Ada satu alternatif MSR lain yang unik untuk mengonsumsi plutonium, yaitu menggunakan Stable Salt Reactor (SSR). Sistem SSR berbeda dengan MSR umumnya. Bahan bakarnya sama-sama cair, tapi alih-alih disirkulasikan dalam reaktor, SSR menggunakan bahan bakar statis yang dimasukkan dalam kelongsong seperti PLTN konvensional. Spektrum netronnya sama seperti LMFBR, yaitu spektrum cepat, sehingga optimal dalam mengonsumsi plutonium. Perbedaan lainnya? Kalau MSR standar menggunakan garam fluorida, maka SSR menggunakan garam klorida, yaitu NaCl. Tahu ini apa? Yep, garam dapur. Plutonium dan uranium dalam SSR dilarutkan dalam garam dapur cair.

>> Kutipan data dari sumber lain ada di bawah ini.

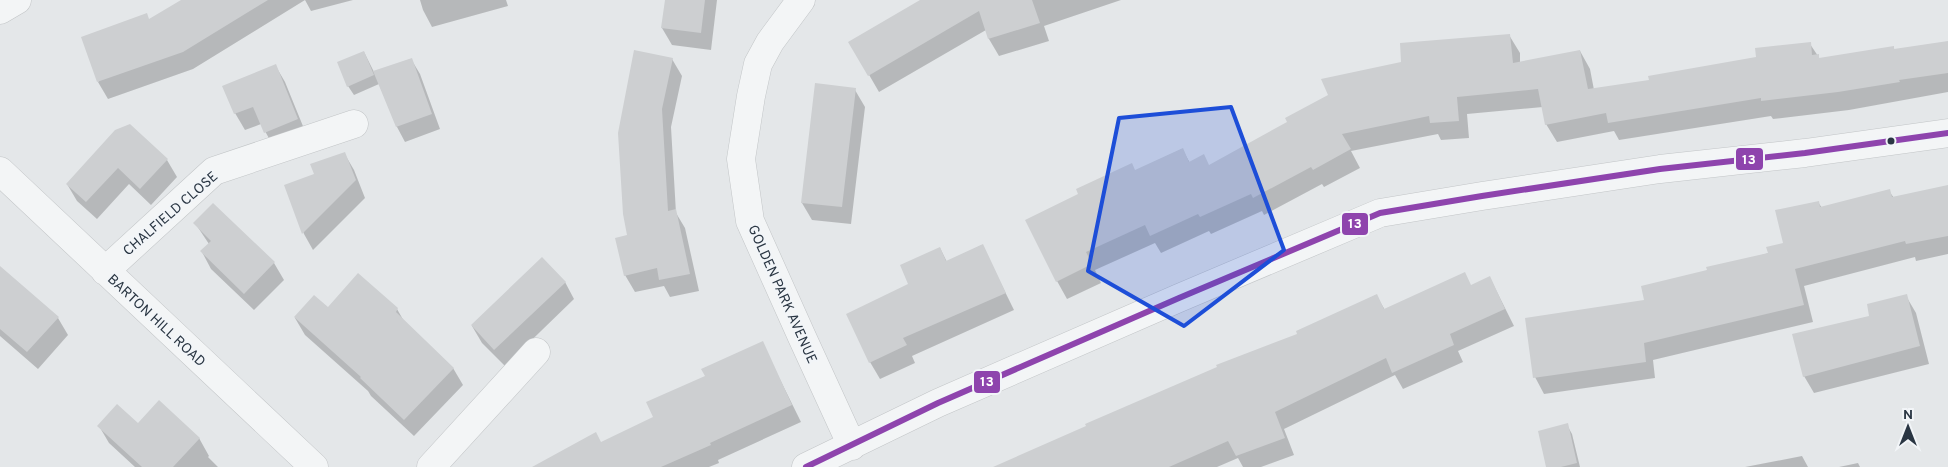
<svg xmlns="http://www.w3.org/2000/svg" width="1948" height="467" viewBox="0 0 1948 467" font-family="Overpass,sans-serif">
	<rect width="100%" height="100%" fill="#e4e7e9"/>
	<path fill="#0003" d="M183,0h170l-42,11 -6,-11 -112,69 -85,30 -10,-17 52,-62z
		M420,0h86l2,6 -76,21 -9,-17z
		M666,0h51l-6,50 -39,-5 -10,-17z
		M922,0h199l-77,26 5,15 -50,15 -10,-17 -3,-9 -107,62 -29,-50z
		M1509,35l11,18v10l60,-12 10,18 4,21 56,-9 107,-23 53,-14 10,15 73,-12 2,3 53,-7v49l-99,18 -76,9 -2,-3 -152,24 -5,-9 -57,11 -11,-18 -3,-17 -76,7 2,24 -28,2 -3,-6 -87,17 9,17 -36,19 -2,-3 -58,31 -2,-4 -51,23 -2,-3 -48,22 -6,-10 -60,27 6,13 -34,16 -10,-18 78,-110 47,-22 8,14 20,3 192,-103z
		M364,52l10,20 37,-13 9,15 20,55 -35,13 -8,-15 -18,-43 -25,11 -6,-9z
		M672,59l10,17 -11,51 5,86 9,15 14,63 -29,6 -6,-11 -29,6 -10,-17 4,-39z
		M275,65l10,17 22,54 -32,13 -14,-25 -16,6 -10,-17z
		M855,90l10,17 -14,117 -39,-4 -10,-17z
		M116,132l51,28 10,17 -26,28 -22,-21 -32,35 -20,-18 -10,-17z
		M344,153l10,17 11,28 -52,52 -9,-16 -18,-48 29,-11z
		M1948,187v67l-32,7 -1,-4 -111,29 9,36 -160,38 2,18 -111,16 -9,-17 111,-76 62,-31 61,-17 16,-9 33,-42 4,6 67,-17 5,7z
		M195,223l79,40 10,17 -30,30 -43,-41 -9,-17 7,-8z
		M982,245l32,65 -102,46 3,7 -35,16 -10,-17 70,-114 7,14z
		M0,267l58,51 10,17 -30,34 -38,-33z
		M358,275l39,34 8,14 48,45 10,17 -49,51 -43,-40 -3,-5 -63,-56 -10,-17 33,-10z
		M1490,278l24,48 -56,25 5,11 -60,27 -8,-14 -111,54 10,26 -33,12h-18l-5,-9 -21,9h-206l288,-132 77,-40 9,15 86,-24z
		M565,282l9,17 -69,67 -23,-23 -10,-17z
		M1906,296l10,17 13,51 -115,29 -10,-17 67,-59z
		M762,343l39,79 -83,38 1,3 -10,4h-174l67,-24 53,-25 51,-41z
		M138,425l61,13 10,18 -1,1 10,10h-83l-26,-24 -10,-17z
		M1567,425l5,9 8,33h-33z
		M1802,456l6,11h-63z
		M1858,463l2,4h-21z"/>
	<path fill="#cdcfd1" d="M181,0h87l-85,52 -86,30 -16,-45 66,-24 2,6z
		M665,0h40l-4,33 -40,-5z
		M920,0h112l8,23 -52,16 -9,-28 -111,65 -20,-34z
		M1510,34l3,29 67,-13 8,39 61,-9 -1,-4 108,-19 -1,-9 56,-6 1,13 7,-1v4l75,-12v3l54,-8v32l-49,7 1,2 -62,10 -77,9v-3l-153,25 -2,-10 -61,12 -7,-36 -81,8 2,24 -29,2 -1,-7 -87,18 9,15 -38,21 -2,-3 -58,31 -2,-4 -51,23 -2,-3 -48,22 -5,-11 -59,27 6,12 -36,18 -31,-62 53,-26 -2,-5 56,-26 3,7 48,-22 6,14 15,-8 5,11 78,-43 -2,-4 43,-23 -7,-16 80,-17 -1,-19z
		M634,50l39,8 -11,51 6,102 8,-2 14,65 -31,6 -2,-12 -33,8 -9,-38 12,-3 -4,-21 -5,-81z
		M364,51l10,24 -27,12 -10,-25z
		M412,58l20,56 -36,13 -23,-56z
		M276,64l22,55 -34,14 -11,-26 -19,7 -12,-28z
		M815,83l41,5 -14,119 -41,-4z
		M130,124l38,35 -28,30 -22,-21 -32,34 -20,-18 49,-54z
		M345,152l11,28 -54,54 -18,-49 30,-11 -4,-10z
		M1948,185v51l-42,8 -1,-3 -110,28 9,36 -160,38 2,19 -113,16 -8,-60 119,-18 -3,-14 66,-16 -1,-3 62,-14 -2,-6 17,-4 -8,-33 44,-9 1,6 70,-18 2,8z
		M213,203l62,59 -31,32 -44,-43 11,-10 -18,-18z
		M983,244l23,49 -103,45 4,7 -38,18 -23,-49 62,-30 -8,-19 40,-18 6,14z
		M542,257l24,25 -72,68 -23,-25z
		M0,266l59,51 -32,35 -27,-23z
		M1465,272l6,13 19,-9 15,33 -55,25 4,11 -62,28 -6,-15 -111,54 10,26 -49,18 -8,-15 -59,26h-176l93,-41 -1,-2 132,-57 -1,-2 81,-31 -1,-3 81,-37 7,15z
		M358,273l40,35 -2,4 58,56 -50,52 -44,-42 1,-1 -67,-60 20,-22 14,12z
		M1907,294l13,52 -117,31 -11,-43 77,-18 -2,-12z
		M763,341l29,64 -82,38 1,2 -50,22h-129l64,-35 5,10 52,-25 -7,-15 59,-26 -4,-7z
		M159,400l41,38 -27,29h-31l-45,-41 20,-22 21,19z
		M1568,423l9,40 -16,4h-15l-8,-36z"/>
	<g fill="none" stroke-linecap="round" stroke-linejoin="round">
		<defs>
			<path id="minor" d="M801,0l-31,42 -12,22 -7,32 -10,63 9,62 52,116 50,109
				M0,10l17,-10
				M0,171l314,296
				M105,271l109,-100 140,-47
				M431,467l105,-115
				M806,467l132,-64 241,-105 201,-85 102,-17 178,-27 145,-16 143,-20"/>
		</defs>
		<use href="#minor" stroke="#c2c5c7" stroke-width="29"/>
		<use href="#minor" stroke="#f3f5f6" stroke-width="28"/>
		<defs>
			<path id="bus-1" d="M806,467l132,-64 241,-105 201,-85 102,-17 178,-27 145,-16 143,-20"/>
		</defs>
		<use href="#bus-1" stroke="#f2f5f8" stroke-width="10"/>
		<use href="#bus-1" stroke="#8e44ad" stroke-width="6"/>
	</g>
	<path fill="#1d4ed8" fill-opacity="0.2" stroke="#1d4ed8" stroke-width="4" stroke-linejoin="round" d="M1231,107l53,143 -100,76 -96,-55 31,-153z"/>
	<circle fill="#2a3643" stroke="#f2f5f8" stroke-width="2" cx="1891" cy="141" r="4.5"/>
	<g text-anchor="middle" stroke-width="4" stroke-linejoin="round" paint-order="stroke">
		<g font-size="14" fill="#2a3643" stroke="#f2f5f8">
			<text transform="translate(170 213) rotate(-41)" y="5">CHALFIELD CLOSE</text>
			<text transform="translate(783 294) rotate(66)" y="5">GOLDEN PARK AVENUE</text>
			<text transform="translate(157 320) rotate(43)" y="5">BARTON HILL ROAD</text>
		</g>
	</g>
	<g stroke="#f2f5f8" stroke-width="2">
		<rect x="1735" y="147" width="29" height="24" rx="5" fill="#8e44ad"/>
		<rect x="1341" y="212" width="28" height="24" rx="5" fill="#8e44ad"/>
		<rect x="973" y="370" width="28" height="24" rx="5" fill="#8e44ad"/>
	</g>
	<g font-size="14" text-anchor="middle" font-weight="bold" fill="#fff">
		<text x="1749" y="164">13</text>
		<text x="1355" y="228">13</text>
		<text x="987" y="386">13</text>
	</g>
	<g transform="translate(1908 427)" stroke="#f2f5f8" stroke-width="4" paint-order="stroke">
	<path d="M0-4L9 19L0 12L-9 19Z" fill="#2a3643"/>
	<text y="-8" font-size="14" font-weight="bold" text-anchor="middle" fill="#2a3643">N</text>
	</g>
</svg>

Baik dimanfaatkan dalam PLTN konvensional, LMFBR maupun MSR, plutonium sama berharganya untuk menghasilkan energi secara murah, bersih, aman dan reliabel.

Jadi, baiknya kita ubah persepsi soal plutonium. Jangan takut dengan plutonium, potensi bermanfaatnya jauh mengungguli potensi bahaya yang mungkin ada padanya! Plutonium yang dihasilkan dalam bahan bakar bekas PLTN bukanlah sampah yang harus segera dibuang jauh-jauh. Bukan sumber bencana dunia lewat ledakan senjata nuklir yang mematikan. Sebaliknya, stok plutonium ini adalah bahan bakar yang sangat berharga untuk terus menerangi bumi dengan energi bersih dan murah, baik dimanfaatkan lagi dalam PLTN yang sama maupun dipakai di LMFBR atau MSR.

Tidak pernah ada sejarahnya negara yang memutuskan untuk menggunakan PLTN kemudian berpikir, “Oh, ayo bikin senjata nuklir!” Yang ada, justru cara paling mudah untuk menyingkirkan senjata nuklir adalah dengan membangun PLTN baru dan menjadikan plutonium dalam senjata nuklir sebagai bahan bakarnya.